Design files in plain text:
---+---
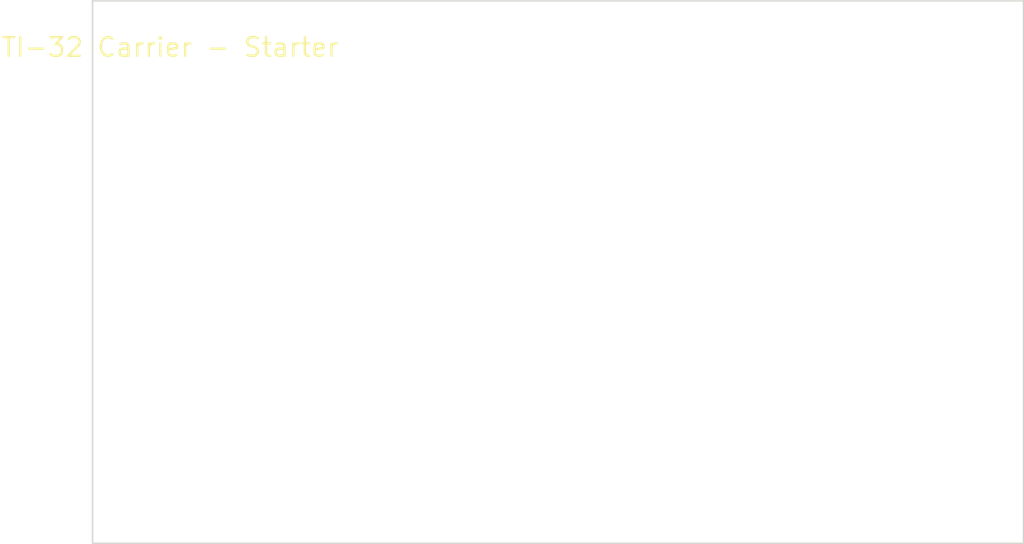
<source format=kicad_pcb>
(kicad_pcb (version 20240108) (generator "TI-32-Generator")
  (general (thickness 1.6))
  (paper "A4")
  (layers
    (0 "F.Cu" signal)
    (31 "B.Cu" signal)
    (34 "Edge.Cuts" user)
  )
  (gr_rect (start 0 0) (end 60 35) (layer "Edge.Cuts") (width 0.1))
  (gr_text "TI-32 Carrier - Starter" (at 5 3) (layer "F.SilkS") (effects (font (size 1.2 1.2))))
)

</source>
---+---
Work to be completed » Nothing but the lines from the first line of the records above to the line with "(gr_rect (start 0", inclusive, should be transcribed exactly, and the pictures must be left out.

Result »
<source format=kicad_pcb>
(kicad_pcb (version 20240108) (generator "TI-32-Generator")
  (general (thickness 1.6))
  (paper "A4")
  (layers
    (0 "F.Cu" signal)
    (31 "B.Cu" signal)
    (34 "Edge.Cuts" user)
  )
  (gr_rect (start 0 0) (end 60 35) (layer "Edge.Cuts") (width 0.1))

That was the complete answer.